Roma kısmına böyle bir giriş yapmamın sebebi şu; birazdan 1 Nisan’ın kökenine dair özetleyeceğim Roma mitolojisinden gelen hikâye, farklı karakter isimleri ve farklı özel günler, bayramlar, şenlikler vb. için Yunan mitolojisinde de tekrar ediyor. Bu da tabii mitlerin doğasından gelen bir şekilde, anlatının Roma’ya mı, Yunan’a mı, ikisine de mi yoksa başka bir uygarlığa mı; 1 Nisan’a mı, yaz gün dönümüne mi yoksa apayrı başka şeylere mi ait olduğu gibi pek çok sorunun cevabını muallakta bırakıyor. Nitekim bu iki mitoloji arasında zaten çok çok fazla ortaklık var.

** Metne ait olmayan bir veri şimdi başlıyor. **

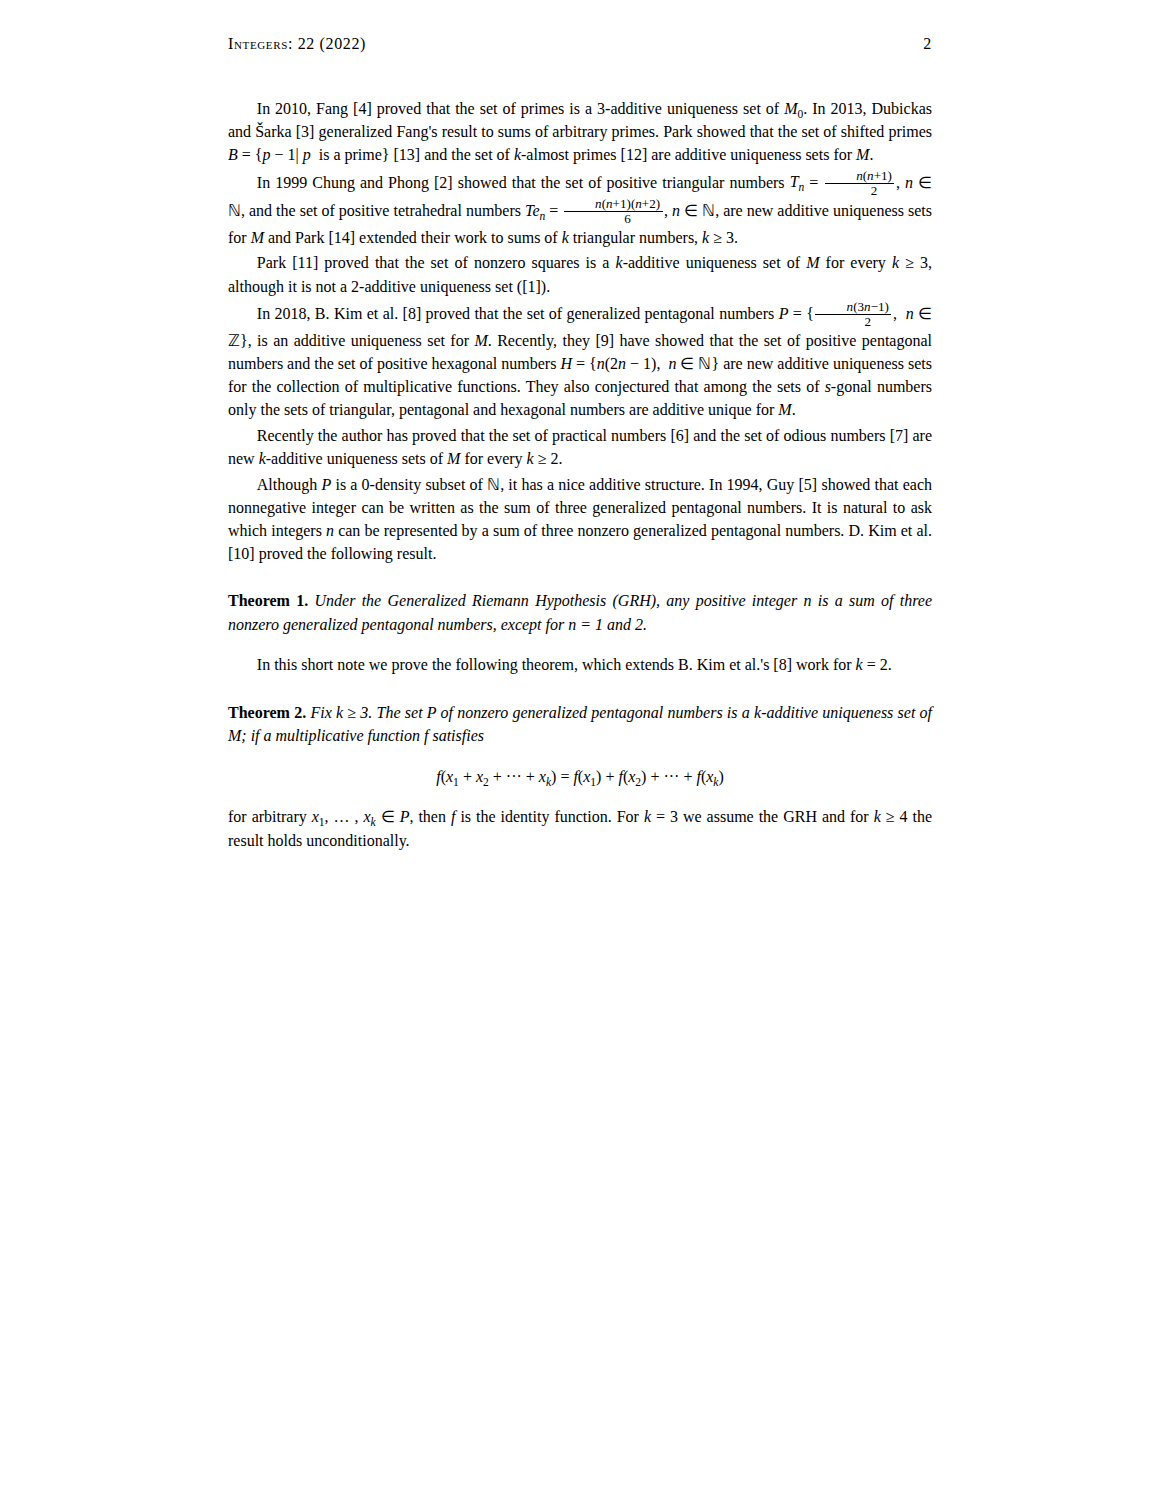Integers: 22 (2022) 2
In 2010, Fang [4] proved that the set of primes is a 3-additive uniqueness set of M0. In 2013, Dubickas and Šarka [3] generalized Fang's result to sums of arbitrary primes. Park showed that the set of shifted primes B = {p − 1| p is a prime} [13] and the set of k-almost primes [12] are additive uniqueness sets for M.
In 1999 Chung and Phong [2] showed that the set of positive triangular numbers Tn = n(n+1) 2, n ∈ ℕ, and the set of positive tetrahedral numbers Ten = n(n+1)(n+2) 6, n ∈ ℕ, are new additive uniqueness sets for M and Park [14] extended their work to sums of k triangular numbers, k ≥ 3.
Park [11] proved that the set of nonzero squares is a k-additive uniqueness set of M for every k ≥ 3, although it is not a 2-additive uniqueness set ([1]).
In 2018, B. Kim et al. [8] proved that the set of generalized pentagonal numbers P = {n(3n−1) 2, n ∈ ℤ}, is an additive uniqueness set for M. Recently, they [9] have showed that the set of positive pentagonal numbers and the set of positive hexagonal numbers H = {n(2n − 1), n ∈ ℕ} are new additive uniqueness sets for the collection of multiplicative functions. They also conjectured that among the sets of s-gonal numbers only the sets of triangular, pentagonal and hexagonal numbers are additive unique for M.
Recently the author has proved that the set of practical numbers [6] and the set of odious numbers [7] are new k-additive uniqueness sets of M for every k ≥ 2.
Although P is a 0-density subset of ℕ, it has a nice additive structure. In 1994, Guy [5] showed that each nonnegative integer can be written as the sum of three generalized pentagonal numbers. It is natural to ask which integers n can be represented by a sum of three nonzero generalized pentagonal numbers. D. Kim et al. [10] proved the following result.
Theorem 1. Under the Generalized Riemann Hypothesis (GRH), any positive integer n is a sum of three nonzero generalized pentagonal numbers, except for n = 1 and 2.
In this short note we prove the following theorem, which extends B. Kim et al.'s [8] work for k = 2.
Theorem 2. Fix k ≥ 3. The set P of nonzero generalized pentagonal numbers is a k-additive uniqueness set of M; if a multiplicative function f satisfies
f(x1 + x2 + ··· + xk) = f(x1) + f(x2) + ··· + f(xk)
for arbitrary x1, … , xk ∈ P, then f is the identity function. For k = 3 we assume the GRH and for k ≥ 4 the result holds unconditionally.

1 Nisan’ın kökenini Roma’da görenler, bu günü yaygın bir ekin festivali olan ve her yıl nisan ayının başında kutlanan Cerealia’ya dayandırıyorlar. Cerealia’nın ortaya çıkışında başrol oynayan iki mitolojik karakter var; biri bereket tanrıçası Ceres’in kızı Proserpina, diğeri ise yeraltının tanrısı olan Pluto. Ki bunlar da Yunan mitolojsinde, Yağmur’un şuradaki yazısında güzelce bahsettiği Persephone ve Hades’e denk geliyorlar.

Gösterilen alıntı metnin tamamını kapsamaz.